The humble acacia from Oman is a real survivor

    23 Sep 2021

    The Omani ‘treeline’ is far from common, but the staunch Acacia, vancellia tortillis, or the Umbrella Thorn Acacia, adorns almost every sunrise, sunset, and landscape portrait, taken or painted, within the Sultanate, Oman Observer states.

    The Acacia was romanticized by Nadeem Aslam, writing “He led her back to the house, the perfume from the Acacia clinging to her. The djinn was supposed to live in the scent of the Acacia blossom, making themselves visible only to the young…” investing a mystique in that craggy tree, best seen stark against the sun or moon.

    The Acacia is a real survivor! Common to much of North Africa and the Middle East, it survives drought due to its remarkably long and aggressive tap roots, which reach deep below the ground to find water. Those same root structures and sturdy trunks also enable them to survive high winds, intense sunlight and heat, devastating floods, and the tree is also, quite amazingly, fire resistant while still rooted, with regrowth occurring almost immediately after bushfires. Even when the entire tree, above the ground, is cut off, or burnt to the ground, the subterranean root structure enables regrowth. Mature Acacias are also frost resistant, making them a tree for all seasons.

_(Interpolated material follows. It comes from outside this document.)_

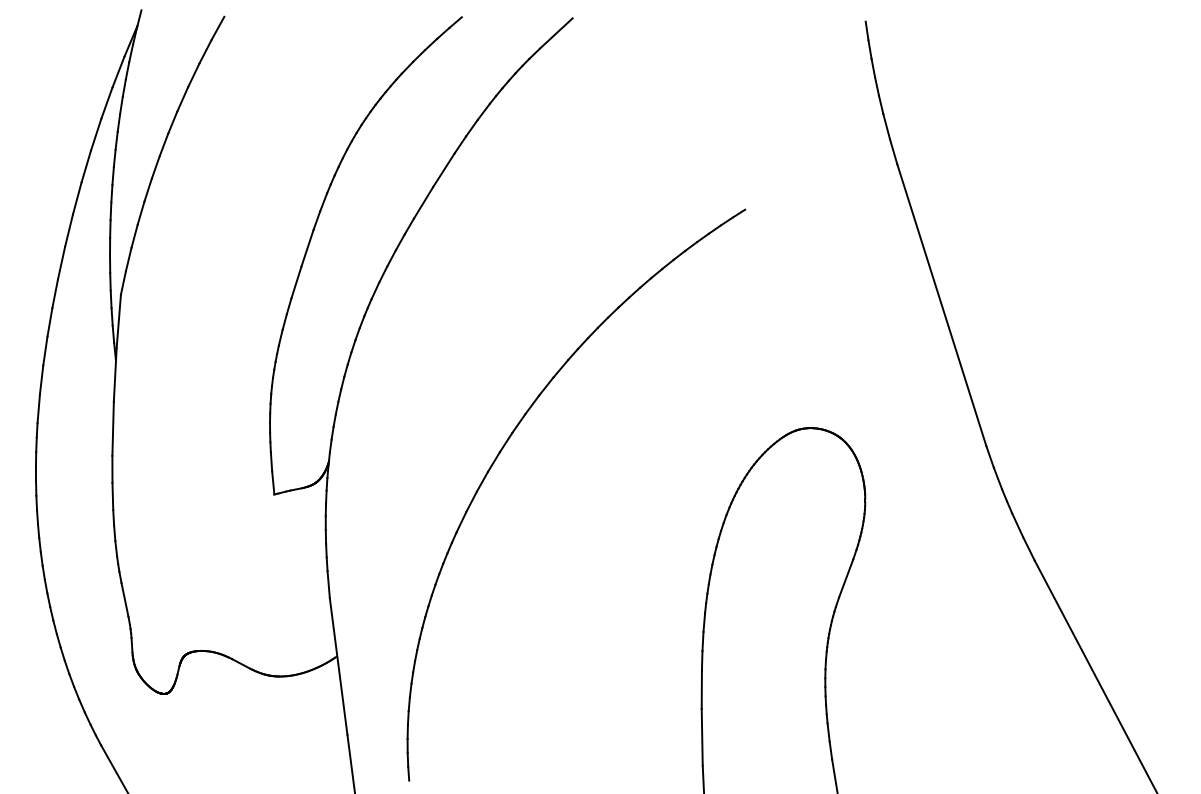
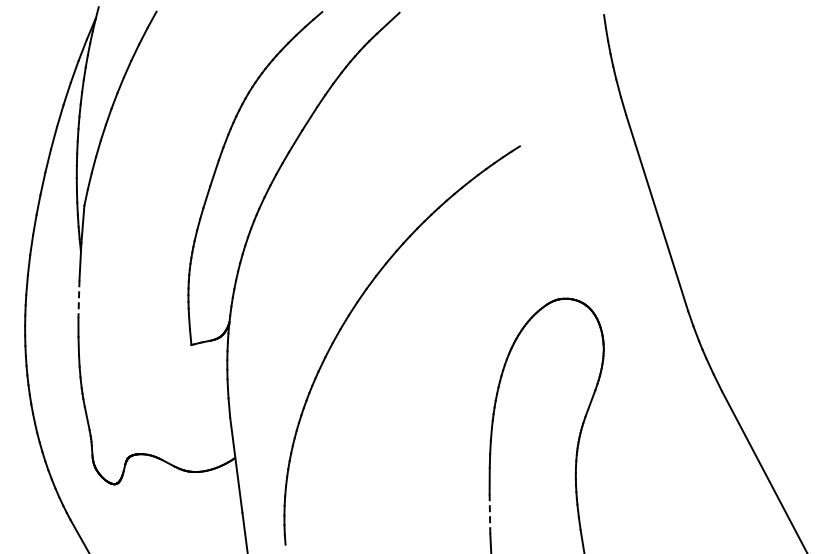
line: (112, 429) -> (78, 299), solid -> dashed
line: (701, 737) -> (489, 514), solid -> dashed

    Here in Oman, in Wadi Muaiden at the foot of Jebel Akdhar, are some incredible examples of the remarkably resilient survival qualities of the Acacia. With its significant rain catchment in the mighty Jebel, flooding in the wadi comes hard and fast, flashing down off the peaks to thunder across the old Highway 15 ford, across to the dam near Karsha, and onwards to the hinterland. The erosion caused by the flash floods is apparent in the images provided, as these Acacias have withstood thousands, even millions of tons of pressure, and the erosion of much of the terrain around them, sustained and held together by their amazing root structures, to see another day, or more.

    Myrmecologists, involved in the study, and science of ants are greatly intrigued by the symbiotic relationship between some species of ants and the Acacia. They point to the ubiquitous presence of ants living within the thorn and branch structure of the tree as having a cool environment, while in return, the ants defend the tree by stinging most animals that venture to graze upon their soft young thorns and branches. The ants also discourage other inhabitants from residence, thus offering further protection. Giraffes and camels, having greater height, are wider, though limited grazers of the canopy leaves.

    But the Acacia has another, incredibly unique defense system. When the canopy is grazed, a poisonous, foul tasting alkaloid substance is released from the thorns, rendering the leaves inedible, but not only that. The resultant chemical leaks into the environment and ‘warns’ the other Acacias nearby. They then activate their toxic release, and the unpalatable trees are then safe from heavy grazing. Goats and camels do however, graze on the seed pods, lichen, moss, and windblown tree growths. A gnarly, knotted, difficult wood to work with, it was a staple for use during biblical times for furniture, and keepsakes, and is believed to be that used in the construction of the Hebrew tabernacle of the old faith.

    Elizabeth Barrett Browning, who had such a way with words “A great Acacia with its slender trunk and overpoise of multitudinous leaves, in which a hundred fields might spill their dew and intense verdure, yet find room enough, stood reconciling all the place with green.”